WHAT NEEDS TO BE DONE:
Retype every line of the data below, keeping each character and line break unchanged.
#### EXTRACTED INFORMATION
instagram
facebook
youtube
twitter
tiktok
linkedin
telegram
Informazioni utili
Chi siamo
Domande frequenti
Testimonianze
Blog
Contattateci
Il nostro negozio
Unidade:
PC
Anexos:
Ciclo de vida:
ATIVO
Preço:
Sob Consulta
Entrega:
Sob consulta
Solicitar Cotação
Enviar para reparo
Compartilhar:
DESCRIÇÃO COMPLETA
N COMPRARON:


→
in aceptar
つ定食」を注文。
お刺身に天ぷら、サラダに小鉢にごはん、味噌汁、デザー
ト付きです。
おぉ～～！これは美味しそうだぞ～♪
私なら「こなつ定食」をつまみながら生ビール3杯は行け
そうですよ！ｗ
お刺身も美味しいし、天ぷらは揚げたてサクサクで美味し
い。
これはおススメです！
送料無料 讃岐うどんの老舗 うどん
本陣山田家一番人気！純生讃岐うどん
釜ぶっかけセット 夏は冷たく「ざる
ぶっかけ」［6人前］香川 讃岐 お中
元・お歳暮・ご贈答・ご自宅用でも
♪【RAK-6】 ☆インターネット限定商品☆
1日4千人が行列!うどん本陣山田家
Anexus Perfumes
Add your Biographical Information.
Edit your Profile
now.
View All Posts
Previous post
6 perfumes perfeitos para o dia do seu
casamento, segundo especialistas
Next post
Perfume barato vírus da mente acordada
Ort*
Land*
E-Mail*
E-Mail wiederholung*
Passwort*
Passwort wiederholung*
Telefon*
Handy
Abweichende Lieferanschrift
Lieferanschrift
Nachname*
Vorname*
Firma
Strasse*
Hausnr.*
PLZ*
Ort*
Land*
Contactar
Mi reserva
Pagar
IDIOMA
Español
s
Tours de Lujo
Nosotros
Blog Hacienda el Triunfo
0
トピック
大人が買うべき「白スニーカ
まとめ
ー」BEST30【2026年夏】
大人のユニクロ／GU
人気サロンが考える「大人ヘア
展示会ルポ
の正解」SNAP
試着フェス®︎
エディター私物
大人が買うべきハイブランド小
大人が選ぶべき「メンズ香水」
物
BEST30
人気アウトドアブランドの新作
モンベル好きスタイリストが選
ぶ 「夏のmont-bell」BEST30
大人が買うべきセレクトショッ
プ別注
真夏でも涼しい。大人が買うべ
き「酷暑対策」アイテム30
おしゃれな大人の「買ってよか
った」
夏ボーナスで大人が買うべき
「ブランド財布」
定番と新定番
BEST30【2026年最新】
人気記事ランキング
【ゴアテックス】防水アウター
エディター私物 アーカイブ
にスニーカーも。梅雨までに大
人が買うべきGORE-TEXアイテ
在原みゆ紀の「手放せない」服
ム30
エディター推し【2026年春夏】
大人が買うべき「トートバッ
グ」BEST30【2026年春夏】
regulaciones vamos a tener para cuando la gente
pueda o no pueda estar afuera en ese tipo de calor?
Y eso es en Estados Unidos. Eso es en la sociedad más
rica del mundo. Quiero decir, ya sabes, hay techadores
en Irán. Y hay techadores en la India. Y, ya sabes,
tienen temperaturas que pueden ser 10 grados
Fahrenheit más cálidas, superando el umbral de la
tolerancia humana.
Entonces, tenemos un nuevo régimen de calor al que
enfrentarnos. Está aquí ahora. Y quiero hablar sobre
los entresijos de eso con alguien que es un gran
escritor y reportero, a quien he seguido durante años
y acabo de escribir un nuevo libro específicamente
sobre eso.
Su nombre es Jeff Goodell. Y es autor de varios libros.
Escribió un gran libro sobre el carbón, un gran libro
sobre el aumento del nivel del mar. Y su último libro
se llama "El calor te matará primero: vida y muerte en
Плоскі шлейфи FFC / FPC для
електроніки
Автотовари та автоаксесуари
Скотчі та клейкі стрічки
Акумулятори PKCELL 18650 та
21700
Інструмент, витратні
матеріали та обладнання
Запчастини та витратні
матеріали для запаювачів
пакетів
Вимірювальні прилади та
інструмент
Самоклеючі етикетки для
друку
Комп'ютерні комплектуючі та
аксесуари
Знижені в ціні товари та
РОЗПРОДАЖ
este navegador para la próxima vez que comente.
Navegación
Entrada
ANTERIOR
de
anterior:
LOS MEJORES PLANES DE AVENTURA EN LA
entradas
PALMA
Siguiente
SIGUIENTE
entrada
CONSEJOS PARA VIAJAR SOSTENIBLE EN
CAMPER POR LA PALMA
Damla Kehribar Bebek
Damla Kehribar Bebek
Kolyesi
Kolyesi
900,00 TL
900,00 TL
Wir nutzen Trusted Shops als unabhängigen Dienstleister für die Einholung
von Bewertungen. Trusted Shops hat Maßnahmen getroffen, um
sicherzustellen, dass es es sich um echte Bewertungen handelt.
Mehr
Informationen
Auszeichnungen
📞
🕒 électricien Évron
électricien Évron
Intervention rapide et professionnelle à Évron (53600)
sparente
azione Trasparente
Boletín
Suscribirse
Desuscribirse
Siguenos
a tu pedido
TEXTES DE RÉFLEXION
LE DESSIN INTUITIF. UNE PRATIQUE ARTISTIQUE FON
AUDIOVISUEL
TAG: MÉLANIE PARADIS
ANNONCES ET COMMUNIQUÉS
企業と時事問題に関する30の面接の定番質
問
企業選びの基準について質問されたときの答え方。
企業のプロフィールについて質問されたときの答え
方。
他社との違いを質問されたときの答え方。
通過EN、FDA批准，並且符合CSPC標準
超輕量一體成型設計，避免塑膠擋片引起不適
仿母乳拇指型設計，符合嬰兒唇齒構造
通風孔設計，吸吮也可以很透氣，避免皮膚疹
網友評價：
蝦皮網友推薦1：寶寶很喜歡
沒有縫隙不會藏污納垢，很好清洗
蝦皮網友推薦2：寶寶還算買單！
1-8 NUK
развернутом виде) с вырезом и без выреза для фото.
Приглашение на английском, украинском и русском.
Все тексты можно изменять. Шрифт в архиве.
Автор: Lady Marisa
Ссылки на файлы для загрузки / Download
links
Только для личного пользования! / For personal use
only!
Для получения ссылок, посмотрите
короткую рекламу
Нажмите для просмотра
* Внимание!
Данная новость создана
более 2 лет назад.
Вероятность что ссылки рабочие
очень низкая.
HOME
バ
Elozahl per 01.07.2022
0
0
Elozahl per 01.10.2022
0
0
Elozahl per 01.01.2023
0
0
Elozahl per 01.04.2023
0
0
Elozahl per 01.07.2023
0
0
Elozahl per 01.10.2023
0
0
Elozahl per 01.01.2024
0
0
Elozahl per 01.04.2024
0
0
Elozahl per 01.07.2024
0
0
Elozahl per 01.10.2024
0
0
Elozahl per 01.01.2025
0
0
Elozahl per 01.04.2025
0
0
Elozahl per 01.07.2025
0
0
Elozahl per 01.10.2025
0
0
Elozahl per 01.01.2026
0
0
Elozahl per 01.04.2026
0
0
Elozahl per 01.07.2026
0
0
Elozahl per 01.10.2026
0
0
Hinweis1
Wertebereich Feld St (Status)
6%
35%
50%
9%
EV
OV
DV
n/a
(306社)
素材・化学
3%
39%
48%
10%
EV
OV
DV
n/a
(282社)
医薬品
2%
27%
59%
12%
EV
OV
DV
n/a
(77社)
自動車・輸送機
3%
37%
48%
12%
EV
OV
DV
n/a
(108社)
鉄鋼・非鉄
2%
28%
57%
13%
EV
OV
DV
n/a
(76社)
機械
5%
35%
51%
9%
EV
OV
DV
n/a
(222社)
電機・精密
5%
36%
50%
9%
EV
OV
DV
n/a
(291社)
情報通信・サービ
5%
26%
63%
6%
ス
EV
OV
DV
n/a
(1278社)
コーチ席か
########
REPLY:
instagram
facebook
youtube
twitter
tiktok
linkedin
telegram
Informazioni utili
Chi siamo
Domande frequenti
Testimonianze
Blog
Contattateci
Il nostro negozio
Unidade:
PC
Anexos:
Ciclo de vida:
ATIVO
Preço:
Sob Consulta
Entrega:
Sob consulta
Solicitar Cotação
Enviar para reparo
Compartilhar:
DESCRIÇÃO COMPLETA
N COMPRARON:


→
in aceptar
つ定食」を注文。
お刺身に天ぷら、サラダに小鉢にごはん、味噌汁、デザー
ト付きです。
おぉ～～！これは美味しそうだぞ～♪
私なら「こなつ定食」をつまみながら生ビール3杯は行け
そうですよ！ｗ
お刺身も美味しいし、天ぷらは揚げたてサクサクで美味し
い。
これはおススメです！
送料無料 讃岐うどんの老舗 うどん
本陣山田家一番人気！純生讃岐うどん
釜ぶっかけセット 夏は冷たく「ざる
ぶっかけ」［6人前］香川 讃岐 お中
元・お歳暮・ご贈答・ご自宅用でも
♪【RAK-6】 ☆インターネット限定商品☆
1日4千人が行列!うどん本陣山田家
Anexus Perfumes
Add your Biographical Information.
Edit your Profile
now.
View All Posts
Previous post
6 perfumes perfeitos para o dia do seu
casamento, segundo especialistas
Next post
Perfume barato vírus da mente acordada
Ort*
Land*
E-Mail*
E-Mail wiederholung*
Passwort*
Passwort wiederholung*
Telefon*
Handy
Abweichende Lieferanschrift
Lieferanschrift
Nachname*
Vorname*
Firma
Strasse*
Hausnr.*
PLZ*
Ort*
Land*
Contactar
Mi reserva
Pagar
IDIOMA
Español
s
Tours de Lujo
Nosotros
Blog Hacienda el Triunfo
0
トピック
大人が買うべき「白スニーカ
まとめ
ー」BEST30【2026年夏】
大人のユニクロ／GU
人気サロンが考える「大人ヘア
展示会ルポ
の正解」SNAP
試着フェス®︎
エディター私物
大人が買うべきハイブランド小
大人が選ぶべき「メンズ香水」
物
BEST30
人気アウトドアブランドの新作
モンベル好きスタイリストが選
ぶ 「夏のmont-bell」BEST30
大人が買うべきセレクトショッ
プ別注
真夏でも涼しい。大人が買うべ
き「酷暑対策」アイテム30
おしゃれな大人の「買ってよか
った」
夏ボーナスで大人が買うべき
「ブランド財布」
定番と新定番
BEST30【2026年最新】
人気記事ランキング
【ゴアテックス】防水アウター
エディター私物 アーカイブ
にスニーカーも。梅雨までに大
人が買うべきGORE-TEXアイテ
在原みゆ紀の「手放せない」服
ム30
エディター推し【2026年春夏】
大人が買うべき「トートバッ
グ」BEST30【2026年春夏】
regulaciones vamos a tener para cuando la gente
pueda o no pueda estar afuera en ese tipo de calor?
Y eso es en Estados Unidos. Eso es en la sociedad más
rica del mundo. Quiero decir, ya sabes, hay techadores
en Irán. Y hay techadores en la India. Y, ya sabes,
tienen temperaturas que pueden ser 10 grados
Fahrenheit más cálidas, superando el umbral de la
tolerancia humana.
Entonces, tenemos un nuevo régimen de calor al que
enfrentarnos. Está aquí ahora. Y quiero hablar sobre
los entresijos de eso con alguien que es un gran
escritor y reportero, a quien he seguido durante años
y acabo de escribir un nuevo libro específicamente
sobre eso.
Su nombre es Jeff Goodell. Y es autor de varios libros.
Escribió un gran libro sobre el carbón, un gran libro
sobre el aumento del nivel del mar. Y su último libro
se llama "El calor te matará primero: vida y muerte en
Плоскі шлейфи FFC / FPC для
електроніки
Автотовари та автоаксесуари
Скотчі та клейкі стрічки
Акумулятори PKCELL 18650 та
21700
Інструмент, витратні
матеріали та обладнання
Запчастини та витратні
матеріали для запаювачів
пакетів
Вимірювальні прилади та
інструмент
Самоклеючі етикетки для
друку
Комп'ютерні комплектуючі та
аксесуари
Знижені в ціні товари та
РОЗПРОДАЖ
este navegador para la próxima vez que comente.
Navegación
Entrada
ANTERIOR
de
anterior:
LOS MEJORES PLANES DE AVENTURA EN LA
entradas
PALMA
Siguiente
SIGUIENTE
entrada
CONSEJOS PARA VIAJAR SOSTENIBLE EN
CAMPER POR LA PALMA
Damla Kehribar Bebek
Damla Kehribar Bebek
Kolyesi
Kolyesi
900,00 TL
900,00 TL
Wir nutzen Trusted Shops als unabhängigen Dienstleister für die Einholung
von Bewertungen. Trusted Shops hat Maßnahmen getroffen, um
sicherzustellen, dass es es sich um echte Bewertungen handelt.
Mehr
Informationen
Auszeichnungen
📞
🕒 électricien Évron
électricien Évron
Intervention rapide et professionnelle à Évron (53600)
sparente
azione Trasparente
Boletín
Suscribirse
Desuscribirse
Siguenos
a tu pedido
TEXTES DE RÉFLEXION
LE DESSIN INTUITIF. UNE PRATIQUE ARTISTIQUE FON
AUDIOVISUEL
TAG: MÉLANIE PARADIS
ANNONCES ET COMMUNIQUÉS
企業と時事問題に関する30の面接の定番質
問
企業選びの基準について質問されたときの答え方。
企業のプロフィールについて質問されたときの答え
方。
他社との違いを質問されたときの答え方。
通過EN、FDA批准，並且符合CSPC標準
超輕量一體成型設計，避免塑膠擋片引起不適
仿母乳拇指型設計，符合嬰兒唇齒構造
通風孔設計，吸吮也可以很透氣，避免皮膚疹
網友評價：
蝦皮網友推薦1：寶寶很喜歡
沒有縫隙不會藏污納垢，很好清洗
蝦皮網友推薦2：寶寶還算買單！
1-8 NUK
развернутом виде) с вырезом и без выреза для фото.
Приглашение на английском, украинском и русском.
Все тексты можно изменять. Шрифт в архиве.
Автор: Lady Marisa
Ссылки на файлы для загрузки / Download
links
Только для личного пользования! / For personal use
only!
Для получения ссылок, посмотрите
короткую рекламу
Нажмите для просмотра
* Внимание!
Данная новость создана
более 2 лет назад.
Вероятность что ссылки рабочие
очень низкая.
HOME
バ
Elozahl per 01.07.2022
0
0
Elozahl per 01.10.2022
0
0
Elozahl per 01.01.2023
0
0
Elozahl per 01.04.2023
0
0
Elozahl per 01.07.2023
0
0
Elozahl per 01.10.2023
0
0
Elozahl per 01.01.2024
0
0
Elozahl per 01.04.2024
0
0
Elozahl per 01.07.2024
0
0
Elozahl per 01.10.2024
0
0
Elozahl per 01.01.2025
0
0
Elozahl per 01.04.2025
0
0
Elozahl per 01.07.2025
0
0
Elozahl per 01.10.2025
0
0
Elozahl per 01.01.2026
0
0
Elozahl per 01.04.2026
0
0
Elozahl per 01.07.2026
0
0
Elozahl per 01.10.2026
0
0
Hinweis1
Wertebereich Feld St (Status)
6%
35%
50%
9%
EV
OV
DV
n/a
(306社)
素材・化学
3%
39%
48%
10%
EV
OV
DV
n/a
(282社)
医薬品
2%
27%
59%
12%
EV
OV
DV
n/a
(77社)
自動車・輸送機
3%
37%
48%
12%
EV
OV
DV
n/a
(108社)
鉄鋼・非鉄
2%
28%
57%
13%
EV
OV
DV
n/a
(76社)
機械
5%
35%
51%
9%
EV
OV
DV
n/a
(222社)
電機・精密
5%
36%
50%
9%
EV
OV
DV
n/a
(291社)
情報通信・サービ
5%
26%
63%
6%
ス
EV
OV
DV
n/a
(1278社)
コーチ席か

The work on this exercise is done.